Il me semble intéressant d’évoquer la question de confiance sur les projets à base de blockchain.
Mes pérégrinations sur les forums, actualités, Reddit et autres slacks du monde des crypto monnaies m’ont permis d’analyser les forces en présence, les points d’accrochage et les enjeux tournant autour de la confiance que nous pouvons avoir par rapport aux différents projets en cours de développement.
Et le moins que l’on puisse dire c’est que certains débats cristallisent l’ensemble des points sur lesquels les différentes communautés s’affrontent :
- Bitcoin maximalist / altcoinist (Partie 1)
- Crypto monnaie / Start-ups blockchain (Partie 2)
Je vais essayer dans cet article en deux parties d’être objectif quant aux intentions, aux clivages qui peuvent mener à des tensions importantes entre les différentes communautés et les différents protagonistes de ces échanges.

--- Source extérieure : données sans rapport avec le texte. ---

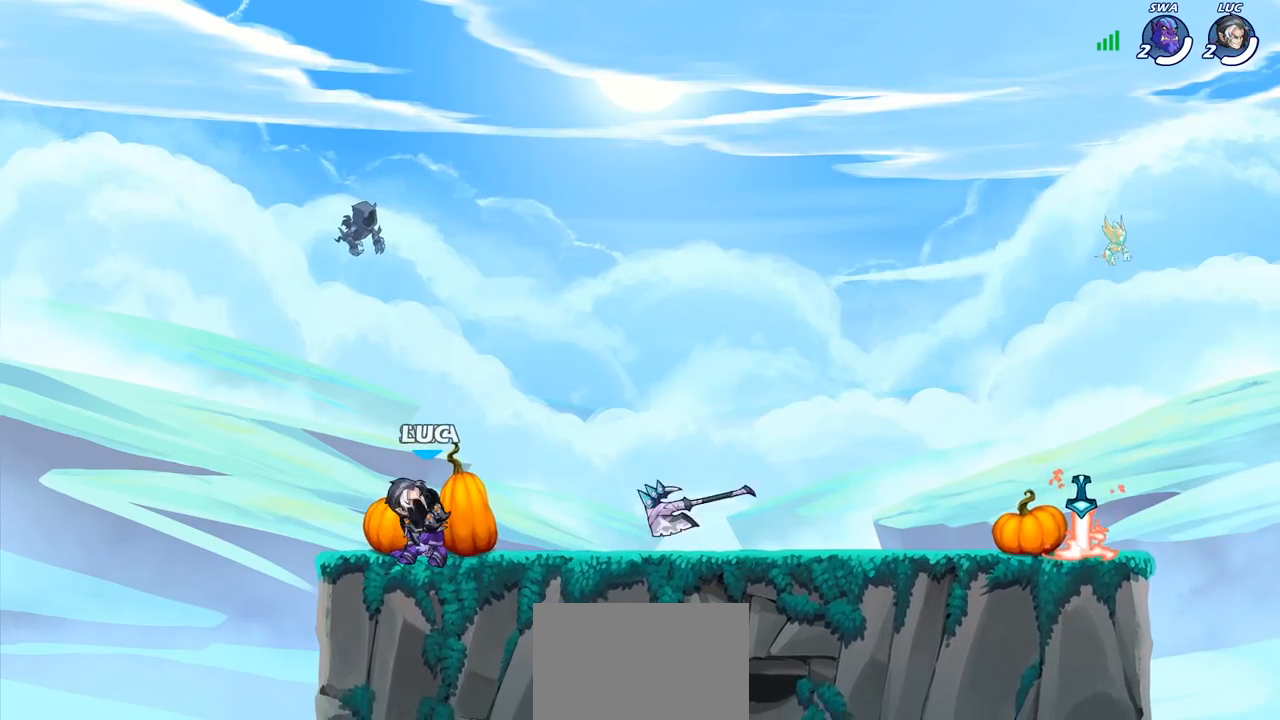
{"buttons": ["SQUARE"], "left_stick": "center", "right_stick": "center", "events": [[133, "SQUARE", "down"], [217, "SQUARE", "up"], [300, "SQUARE", "down"], [367, "SQUARE", "up"], [467, "SQUARE", "down"]]}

- Bitcoinist maximalist VS altcoinist
Tout d’abord afin de vous présenter le décor voici deux définitions simplifiées qu’il est bon de connaître avant de plonger dans la lecture de cet article :
Définitions :
Bitcoinist : Personne pensant que seul le bitcoin est digne de confiance. Tous les autres altcoins sont des shitcoins sans avenir, juste présents pour faire des pump et des dumps afin de faire gagner de l’argent aux crypto-spéculateurs.
Altcoinist : Personne pensant que certains altcoins sont des projets sérieux qui vont arriver à mener leur projet à terme et atteindre l’adoption par les utilisateurs. Généralement les altcoinists sont plus à même d’être critiques envers le bitcoin.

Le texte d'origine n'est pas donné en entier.